RECORDS TO PROCESS.
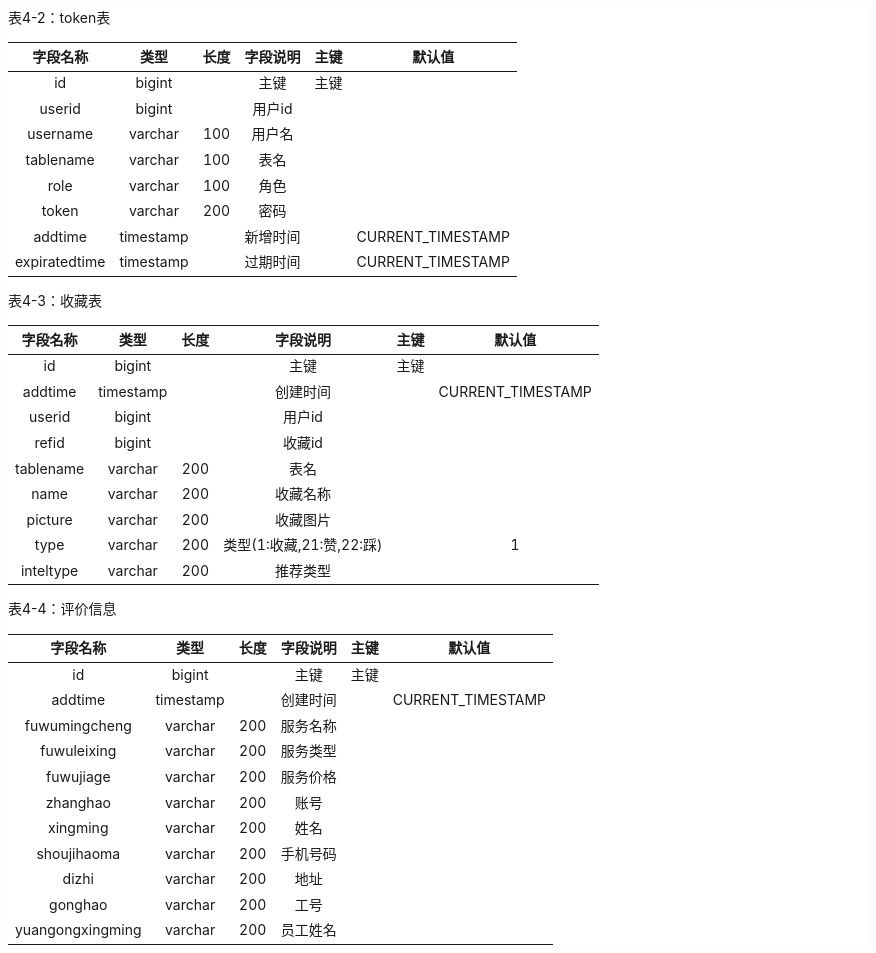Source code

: 表4-2：token表

|字段名称|类型|长度|字段说明|主键|默认值|
| :-: | :-: | :-: | :-: | :-: | :-: |
|id|bigint||主键|主键||
|userid|bigint||用户id|||
|username|varchar|100|用户名|||
|tablename|varchar|100|表名|||
|role|varchar|100|角色|||
|token|varchar|200|密码|||
|addtime|timestamp||新增时间||CURRENT\_TIMESTAMP|
|expiratedtime|timestamp||过期时间||CURRENT\_TIMESTAMP|

表4-3：收藏表

|字段名称|类型|长度|字段说明|主键|默认值|
| :-: | :-: | :-: | :-: | :-: | :-: |
|id|bigint||主键|主键||
|addtime|timestamp||创建时间||CURRENT\_TIMESTAMP|
|userid|bigint||用户id|||
|refid|bigint||收藏id|||
|tablename|varchar|200|表名|||
|name|varchar|200|收藏名称|||
|picture|varchar|200|收藏图片|||
|type|varchar|200|类型(1:收藏,21:赞,22:踩)||1|
|inteltype|varchar|200|推荐类型|||

表4-4：评价信息

|字段名称|类型|长度|字段说明|主键|默认值|
| :-: | :-: | :-: | :-: | :-: | :-: |
|id|bigint||主键|主键||
|addtime|timestamp||创建时间||CURRENT\_TIMESTAMP|
|fuwumingcheng|varchar|200|服务名称|||
|fuwuleixing|varchar|200|服务类型|||
|fuwujiage|varchar|200|服务价格|||
|zhanghao|varchar|200|账号|||
|xingming|varchar|200|姓名|||
|shoujihaoma|varchar|200|手机号码|||
|dizhi|varchar|200|地址|||
|gonghao|varchar|200|工号|||
|yuangongxingming|varchar|200|员工姓名|||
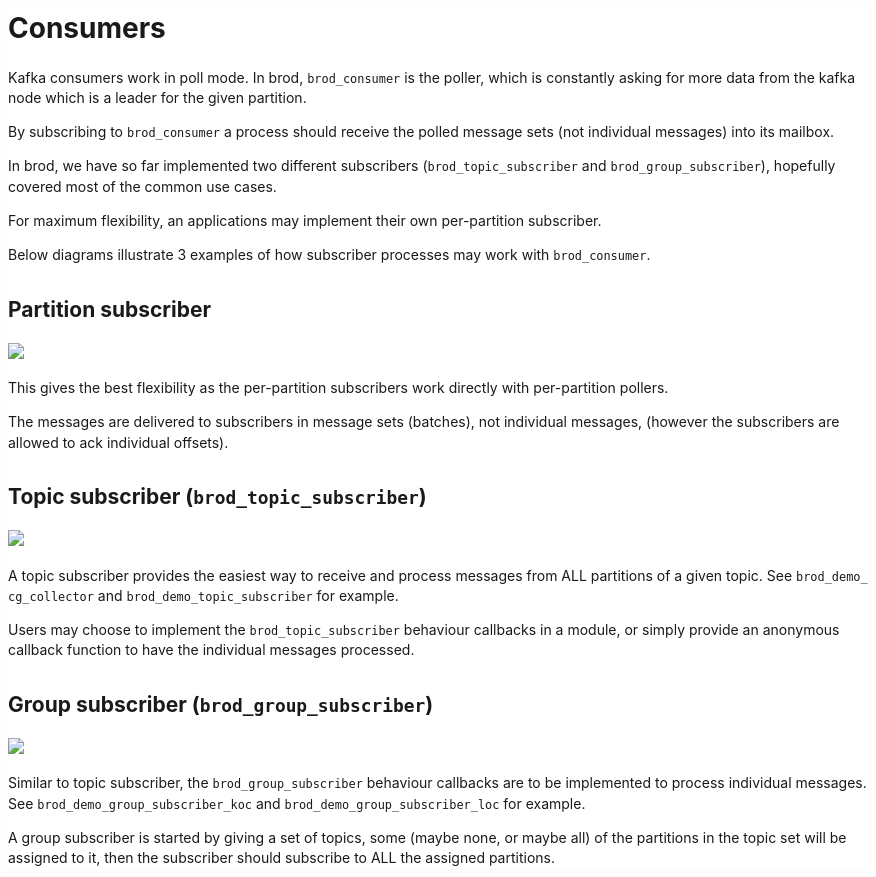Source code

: # Consumers

Kafka consumers work in poll mode. In brod, `brod_consumer` is the poller, 
which is constantly asking for more data from the kafka node which is a leader 
for the given partition.

By subscribing to `brod_consumer` a process should receive the polled message 
sets (not individual messages) into its mailbox.

In brod, we have so far implemented two different subscribers 
(`brod_topic_subscriber` and `brod_group_subscriber`), 
hopefully covered most of the common use cases.

For maximum flexibility, an applications may implement their own 
per-partition subscriber.

Below diagrams illustrate 3 examples of how subscriber processes may work 
with `brod_consumer`.

## Partition subscriber
![](https://cloud.githubusercontent.com/assets/164324/19621677/5e469350-9897-11e6-8c8e-8a6a4f723f73.jpg)

This gives the best flexibility as the per-partition subscribers work 
directly with per-partition pollers.

The messages are delivered to subscribers in message sets (batches), 
not individual messages, (however the subscribers are allowed to 
ack individual offsets).

## Topic subscriber (`brod_topic_subscriber`)
![](https://cloud.githubusercontent.com/assets/164324/19621951/41e1d75e-989e-11e6-9bc2-49fe814d3020.jpg)

A topic subscriber provides the easiest way to receive and process 
messages from ALL partitions of a given topic.  See `brod_demo_cg_collector` 
and `brod_demo_topic_subscriber` for example.

Users may choose to implement the `brod_topic_subscriber` behaviour callbacks 
in a module, or simply provide an anonymous callback function to have the 
individual messages processed.

## Group subscriber (`brod_group_subscriber`)
![](https://cloud.githubusercontent.com/assets/164324/19621956/59d76a9a-989e-11e6-9633-a0bc677e06f3.jpg)

Similar to topic subscriber, the `brod_group_subscriber` behaviour callbacks 
are to be implemented to process individual messages. See 
`brod_demo_group_subscriber_koc` and `brod_demo_group_subscriber_loc` 
for example.

A group subscriber is started by giving a set of topics, some 
(maybe none, or maybe all) of the partitions in the topic set will be 
assigned to it, then the subscriber should subscribe to ALL the assigned 
partitions.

DIRECTIVE.
Reproduce the material above in full and without alteration, but skip all pictures.

REPLY TO THE TASK.
Source code

: 表4-2：token表

|字段名称|类型|长度|字段说明|主键|默认值|
| :-: | :-: | :-: | :-: | :-: | :-: |
|id|bigint||主键|主键||
|userid|bigint||用户id|||
|username|varchar|100|用户名|||
|tablename|varchar|100|表名|||
|role|varchar|100|角色|||
|token|varchar|200|密码|||
|addtime|timestamp||新增时间||CURRENT\_TIMESTAMP|
|expiratedtime|timestamp||过期时间||CURRENT\_TIMESTAMP|

表4-3：收藏表

|字段名称|类型|长度|字段说明|主键|默认值|
| :-: | :-: | :-: | :-: | :-: | :-: |
|id|bigint||主键|主键||
|addtime|timestamp||创建时间||CURRENT\_TIMESTAMP|
|userid|bigint||用户id|||
|refid|bigint||收藏id|||
|tablename|varchar|200|表名|||
|name|varchar|200|收藏名称|||
|picture|varchar|200|收藏图片|||
|type|varchar|200|类型(1:收藏,21:赞,22:踩)||1|
|inteltype|varchar|200|推荐类型|||

表4-4：评价信息

|字段名称|类型|长度|字段说明|主键|默认值|
| :-: | :-: | :-: | :-: | :-: | :-: |
|id|bigint||主键|主键||
|addtime|timestamp||创建时间||CURRENT\_TIMESTAMP|
|fuwumingcheng|varchar|200|服务名称|||
|fuwuleixing|varchar|200|服务类型|||
|fuwujiage|varchar|200|服务价格|||
|zhanghao|varchar|200|账号|||
|xingming|varchar|200|姓名|||
|shoujihaoma|varchar|200|手机号码|||
|dizhi|varchar|200|地址|||
|gonghao|varchar|200|工号|||
|yuangongxingming|varchar|200|员工姓名|||
Source code

: # Consumers

Kafka consumers work in poll mode. In brod, `brod_consumer` is the poller, 
which is constantly asking for more data from the kafka node which is a leader 
for the given partition.

By subscribing to `brod_consumer` a process should receive the polled message 
sets (not individual messages) into its mailbox.

In brod, we have so far implemented two different subscribers 
(`brod_topic_subscriber` and `brod_group_subscriber`), 
hopefully covered most of the common use cases.

For maximum flexibility, an applications may implement their own 
per-partition subscriber.

Below diagrams illustrate 3 examples of how subscriber processes may work 
with `brod_consumer`.

## Partition subscriber
![](https://cloud.githubusercontent.com/assets/164324/19621677/5e469350-9897-11e6-8c8e-8a6a4f723f73.jpg)

This gives the best flexibility as the per-partition subscribers work 
directly with per-partition pollers.

The messages are delivered to subscribers in message sets (batches), 
not individual messages, (however the subscribers are allowed to 
ack individual offsets).

## Topic subscriber (`brod_topic_subscriber`)
![](https://cloud.githubusercontent.com/assets/164324/19621951/41e1d75e-989e-11e6-9bc2-49fe814d3020.jpg)

A topic subscriber provides the easiest way to receive and process 
messages from ALL partitions of a given topic.  See `brod_demo_cg_collector` 
and `brod_demo_topic_subscriber` for example.

Users may choose to implement the `brod_topic_subscriber` behaviour callbacks 
in a module, or simply provide an anonymous callback function to have the 
individual messages processed.

## Group subscriber (`brod_group_subscriber`)
![](https://cloud.githubusercontent.com/assets/164324/19621956/59d76a9a-989e-11e6-9633-a0bc677e06f3.jpg)

Similar to topic subscriber, the `brod_group_subscriber` behaviour callbacks 
are to be implemented to process individual messages. See 
`brod_demo_group_subscriber_koc` and `brod_demo_group_subscriber_loc` 
for example.

A group subscriber is started by giving a set of topics, some 
(maybe none, or maybe all) of the partitions in the topic set will be 
assigned to it, then the subscriber should subscribe to ALL the assigned 
partitions.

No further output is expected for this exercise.